In the late 1960s, Philip Glass and several of his contemporaries—among them Steve Reich, Terry Riley, and La Monte Young—rebelled against the dogma of the academic musical establishment and created with zeal a music that would soon be described as “minimalist.”  Due to its widespread influence in the years since, it is perhaps now difficult to imagine just how radical and innovative this music was for its time.  After decades of esoteric chromatic serialism, the unabashed consonances, steady pulses, and relentless repetition of this new “minimal” music marked a bold departure from the familiar sound-world of the avant-garde.  Additionally, the early music of Glass and his cohorts functioned completely outside of the tradition of conventional dialectical Western music.  Instead, its emphasis was on process and objectivity.  In his 1980 review of the American minimalist movement, Belgian musicologist Wim Mertens characterizes the difference as such:

Traditional dialectical music is representational: the musical form relates to an expressive
content and is a means of creating a growing tension; this is what is usually called the
“musical argument.” But repetitive music is not built around such an “argument”; the work is
non-representational and is no longer a medium for the expression of subjective feelings.

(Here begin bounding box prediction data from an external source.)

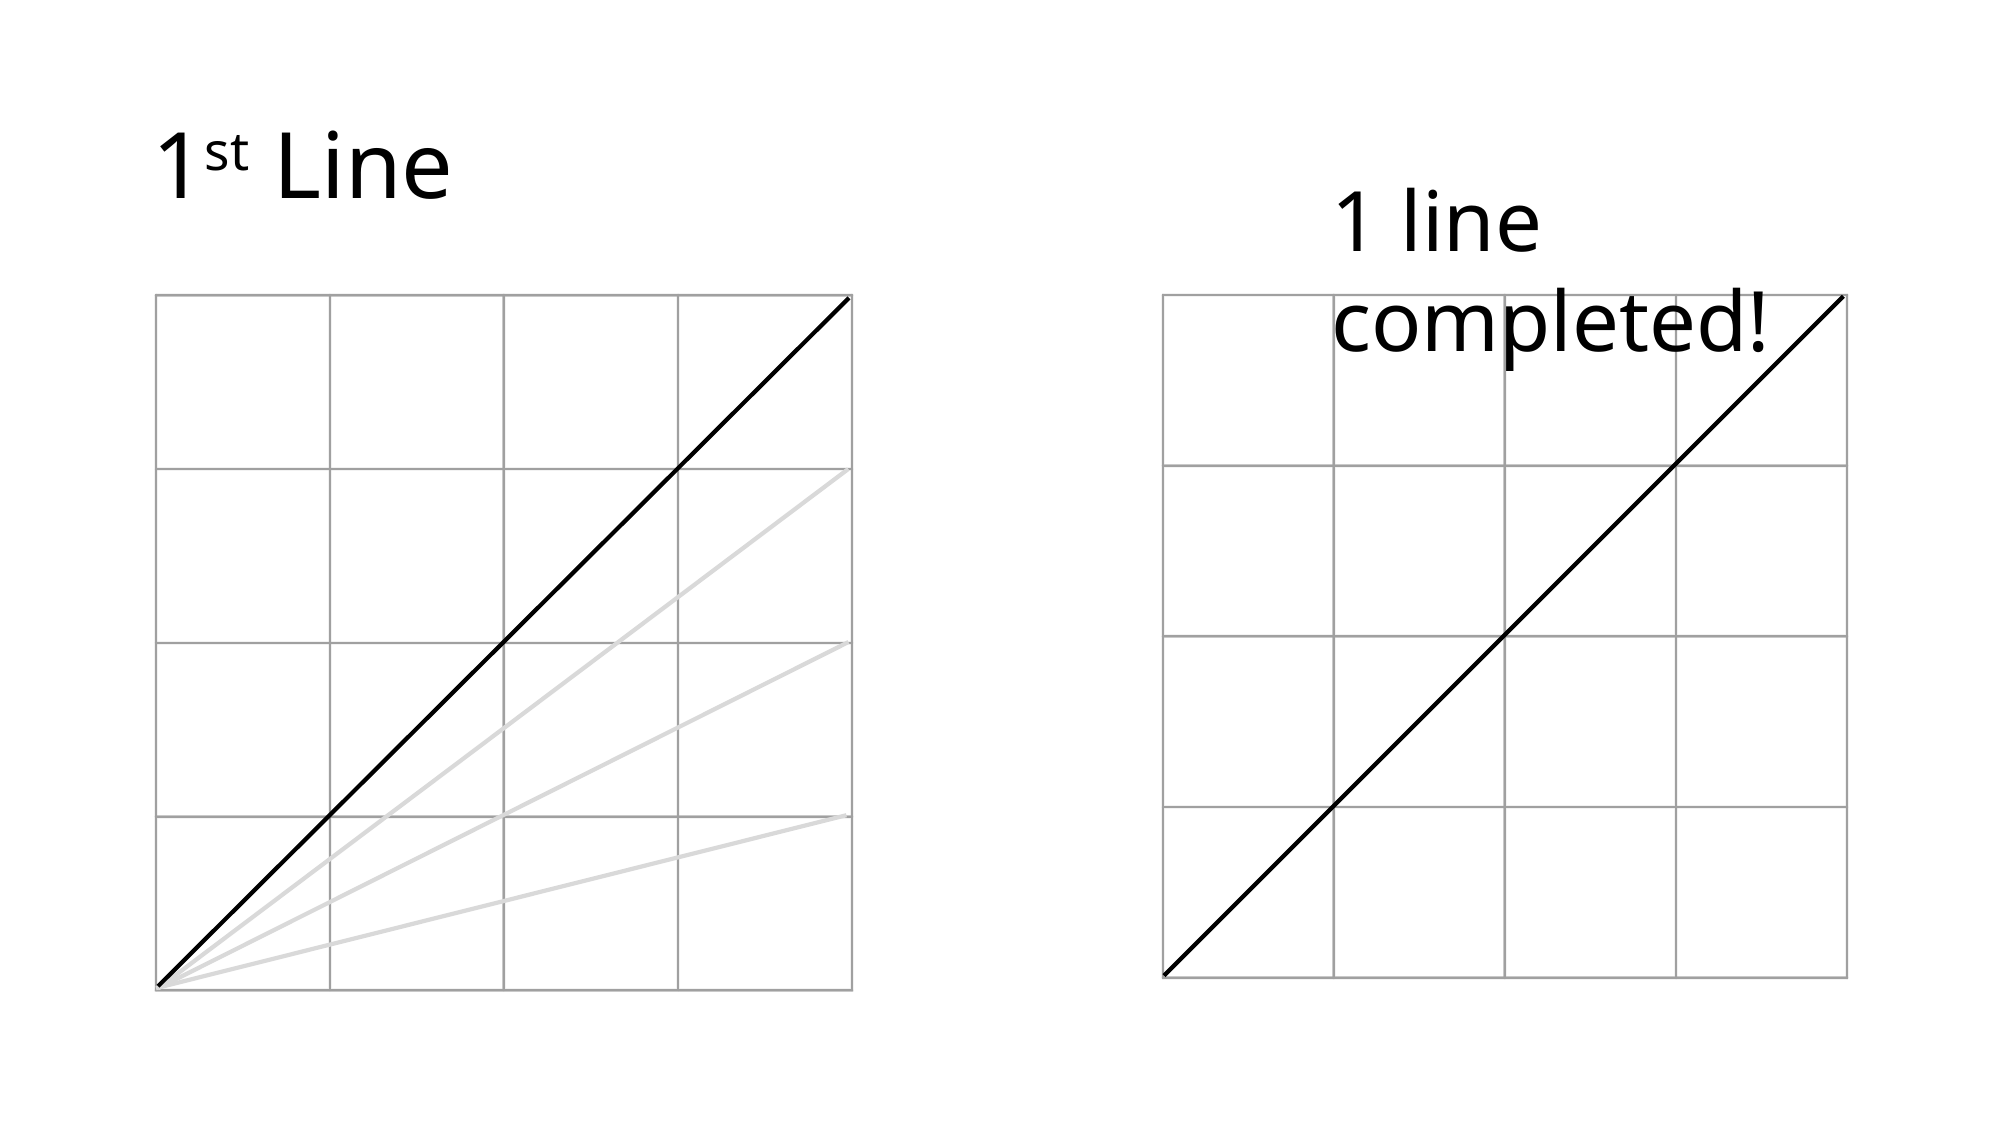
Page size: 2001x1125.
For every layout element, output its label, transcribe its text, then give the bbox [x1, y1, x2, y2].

picture [1144, 277, 1863, 995]
picture [137, 277, 868, 1008]
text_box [157, 297, 849, 987]
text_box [1164, 296, 1844, 976]
title 1st Line [137, 59, 1863, 278]
text_box 1 line completed! [1316, 160, 1919, 376]
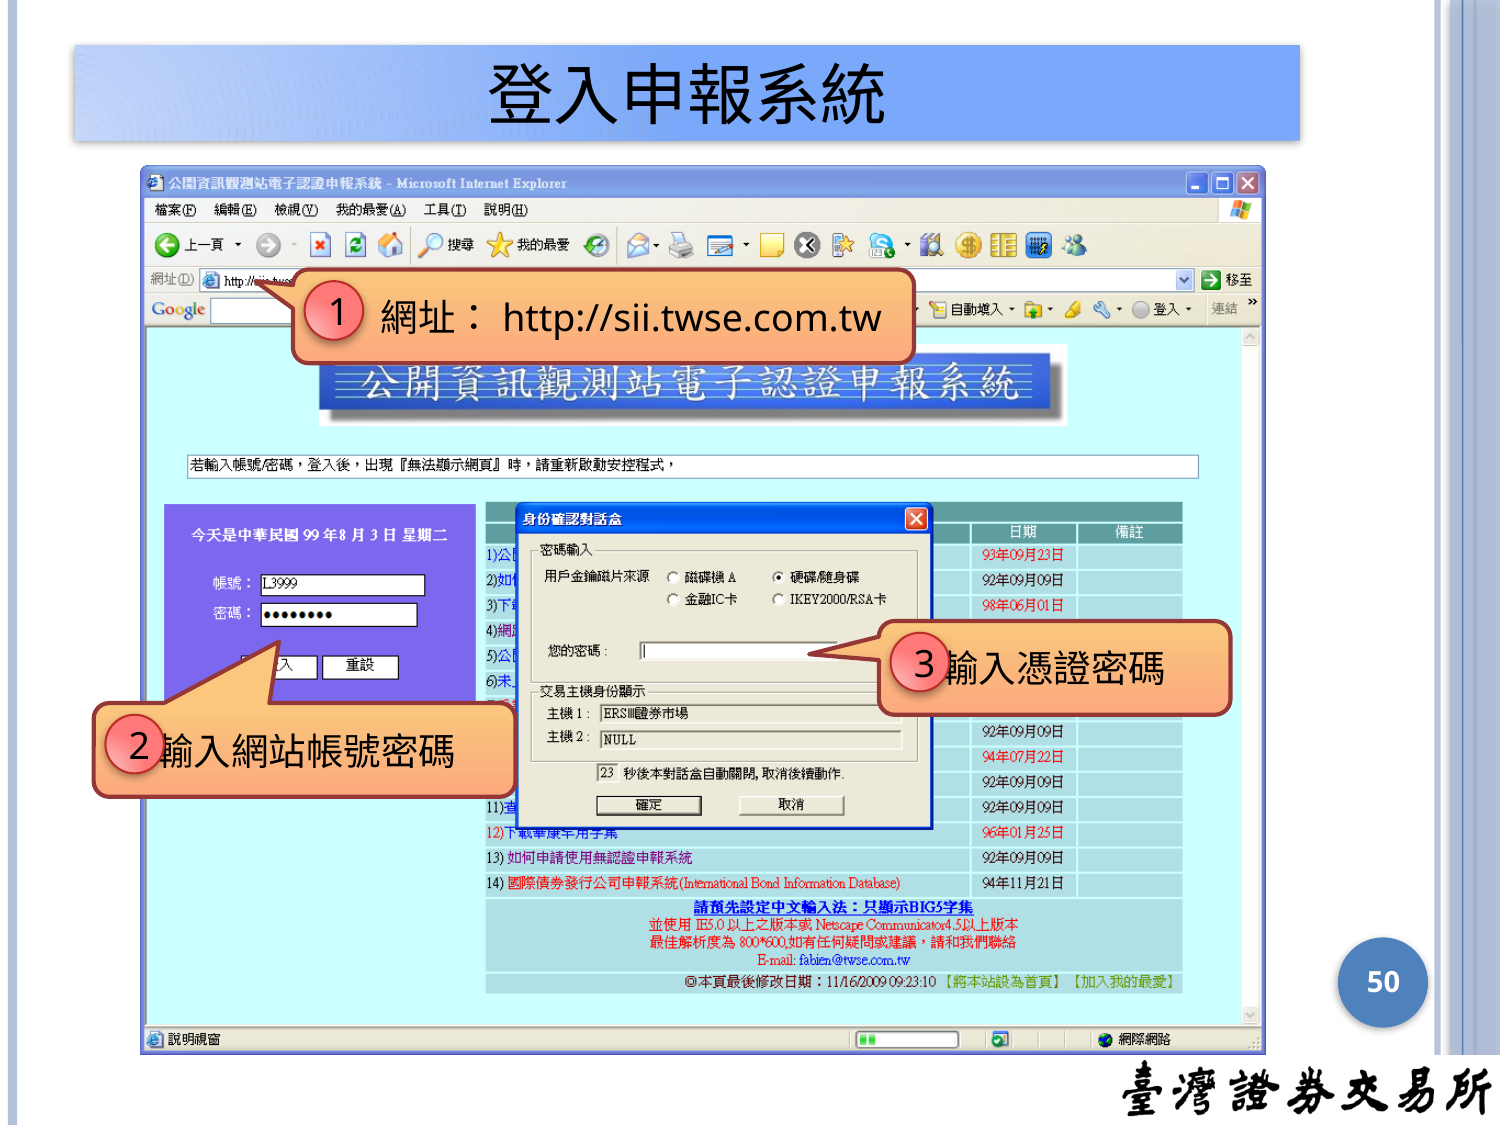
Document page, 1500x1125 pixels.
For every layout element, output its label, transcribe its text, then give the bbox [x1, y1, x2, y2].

picture [140, 164, 1500, 1125]
slide_number 50 [1333, 940, 1434, 1026]
title 登入申報系統 [74, 44, 1301, 142]
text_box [878, 620, 1231, 716]
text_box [93, 702, 517, 798]
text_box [292, 268, 915, 364]
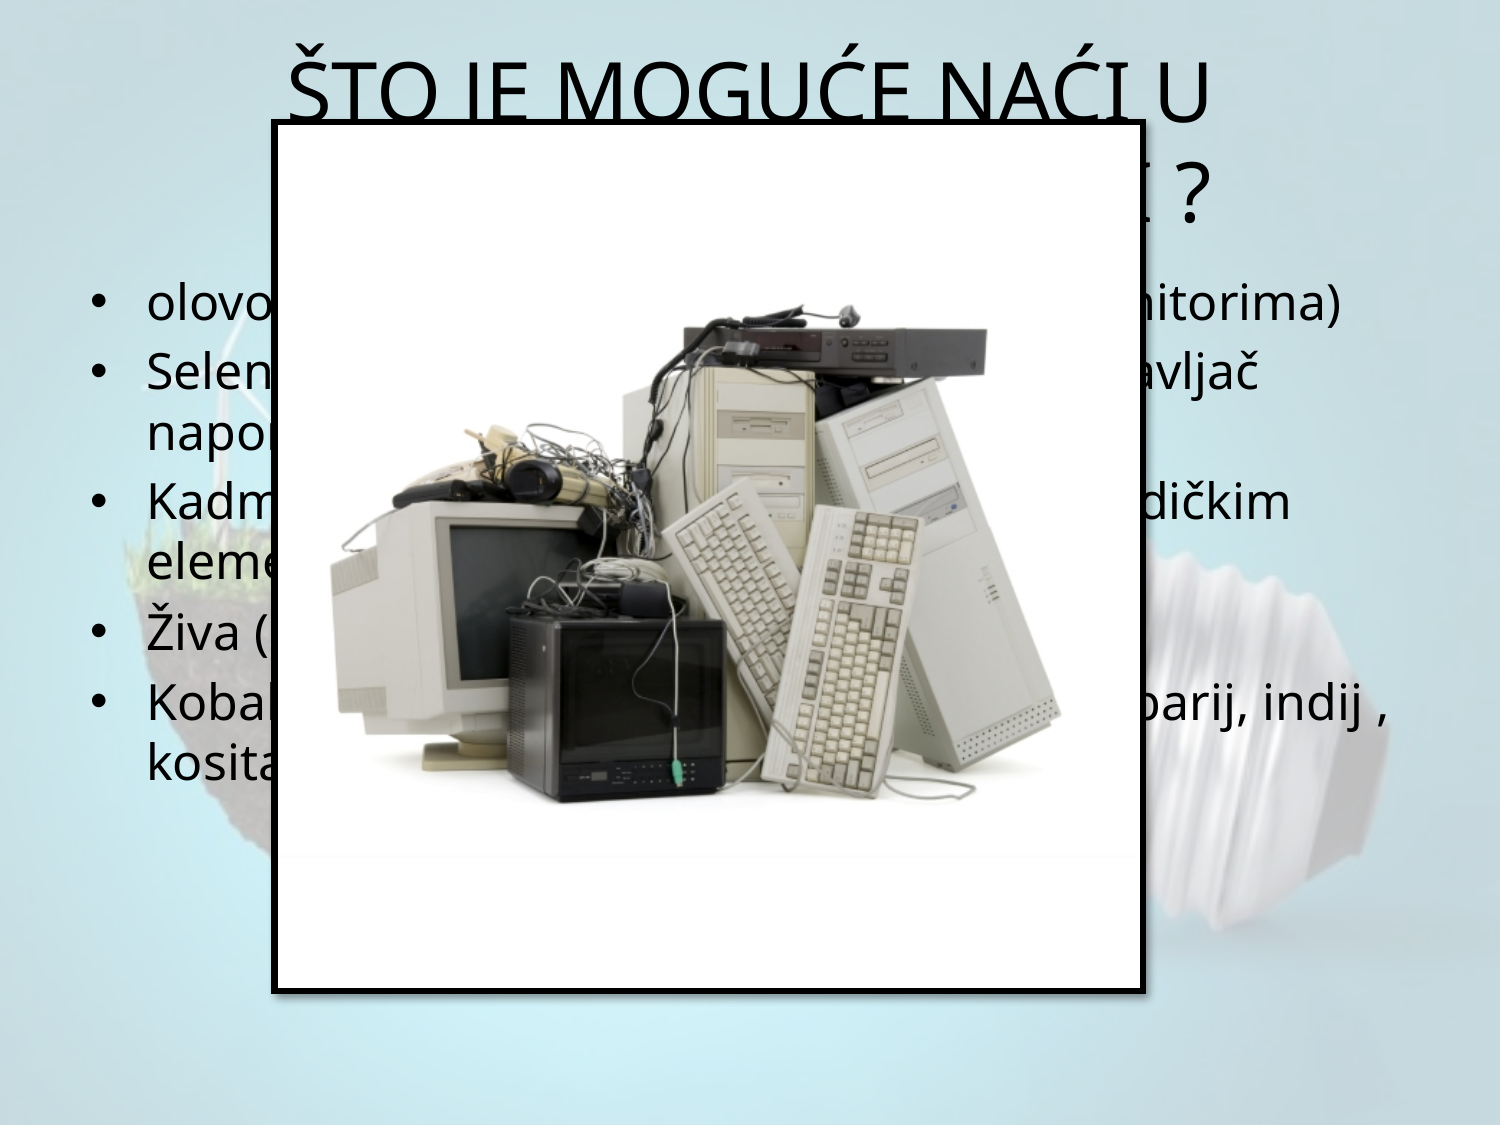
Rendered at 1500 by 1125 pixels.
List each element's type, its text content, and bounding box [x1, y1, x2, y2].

Mertens is not alone in describing minimalist music in these terms.  Steve Reich’s widely-read 1968 essay “Music As a Gradual Process” outlines the composer’s preference for audible, impersonal processes.  Philip Glass later echoed Reich’s sentiment and suggested that “the listener will therefore need a different approach to listening, without the traditional concepts of recollection and anticipation.  Music must be listened to as a pure sound-event, an act without any dramatic structure.”